As part of well-crafted succession planning and leadership development programs, innovative practices such as job rotation, leadership development through coaching, mentoring, action learning and next-generation behavioural performance evaluation must all be considered.
 
TEAM EFFECTIVENESS: DEVELOP A TEAM OF HIGH PERFORMANCE CO-LEADERS
 
While credit must be given to Lee for the unprecedented social and economic progress that Singapore made during that period, the same credit should also be shared by the old guard and his outstanding team of co-leaders, including luminaries like E.W. Barker, Hon Sui Sen, S. Rajaratnam, Toh Chin Chye and Goh Keng Swee, to name but a few. Lee once described his own generation of leaders as exceptional “dinosaurs, an extinct breed of men who went into politics because of the passion of their convictions.”
 
One of the most enduring legacies was Lee’s ability to select and work with a team of equally dedicated men all of whom shared one common characteristic: they loved Singapore and would put the nation interest above theirs. That more than anything drove the team to put aside differences for a common good. Lee and his team were obsessed with building a nation but they were never possessed by it.

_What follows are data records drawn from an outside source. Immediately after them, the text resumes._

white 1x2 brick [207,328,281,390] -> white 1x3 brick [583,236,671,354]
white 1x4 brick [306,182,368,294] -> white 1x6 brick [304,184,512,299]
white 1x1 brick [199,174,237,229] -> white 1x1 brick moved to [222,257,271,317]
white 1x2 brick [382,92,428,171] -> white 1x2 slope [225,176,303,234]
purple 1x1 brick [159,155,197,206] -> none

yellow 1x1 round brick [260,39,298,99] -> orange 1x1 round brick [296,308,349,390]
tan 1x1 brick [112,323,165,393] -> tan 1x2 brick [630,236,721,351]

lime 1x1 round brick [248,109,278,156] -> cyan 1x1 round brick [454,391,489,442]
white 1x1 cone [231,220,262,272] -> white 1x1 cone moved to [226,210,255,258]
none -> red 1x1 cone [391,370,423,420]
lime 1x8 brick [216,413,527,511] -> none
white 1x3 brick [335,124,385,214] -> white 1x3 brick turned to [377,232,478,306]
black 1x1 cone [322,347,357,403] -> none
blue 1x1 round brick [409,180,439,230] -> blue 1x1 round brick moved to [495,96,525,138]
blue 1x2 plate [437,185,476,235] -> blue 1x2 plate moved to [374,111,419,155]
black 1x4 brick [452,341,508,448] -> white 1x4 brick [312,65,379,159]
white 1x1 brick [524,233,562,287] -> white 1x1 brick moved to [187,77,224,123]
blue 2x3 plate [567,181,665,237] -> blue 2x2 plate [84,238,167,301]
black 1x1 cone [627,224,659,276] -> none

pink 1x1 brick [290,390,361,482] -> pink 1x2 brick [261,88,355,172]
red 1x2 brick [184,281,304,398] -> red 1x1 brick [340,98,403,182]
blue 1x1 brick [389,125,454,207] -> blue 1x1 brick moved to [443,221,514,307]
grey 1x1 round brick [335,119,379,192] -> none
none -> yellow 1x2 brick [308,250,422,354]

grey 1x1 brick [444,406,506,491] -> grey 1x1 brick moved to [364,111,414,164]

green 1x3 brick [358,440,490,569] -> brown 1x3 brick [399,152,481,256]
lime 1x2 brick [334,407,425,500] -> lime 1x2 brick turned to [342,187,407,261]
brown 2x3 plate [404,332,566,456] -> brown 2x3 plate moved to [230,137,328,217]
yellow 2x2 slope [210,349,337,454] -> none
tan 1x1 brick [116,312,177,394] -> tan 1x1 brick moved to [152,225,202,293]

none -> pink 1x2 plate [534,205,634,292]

They never became personal or arrogant. Their obsession pushed them forward but they were not possessed by their egos.
 
These leaders were not lackeys. Unlike the public perception of him, many of his closest colleagues have testified that Lee knew the value of diverse views within his cabinet. He expected robust exchanges. He debated with them rigorously over policies and ideas. He selected intellectual equals as well as people with special expertise, whom he could tap on.

CONCLUSION

Like parenthood, leadership will never be an exact science. But neither should it be a complete mystery to those who practice it. Leadership is all about the ability to have impact and influence on your followers so as to engage them towards achieving results of your organisation.
 
Examining the leadership practices of successful leaders such as Lee Kuan Yew, all of us can get a clearer picture of what it takes to lead effectively. The business environment is continually changing, and a leader must respond in kind.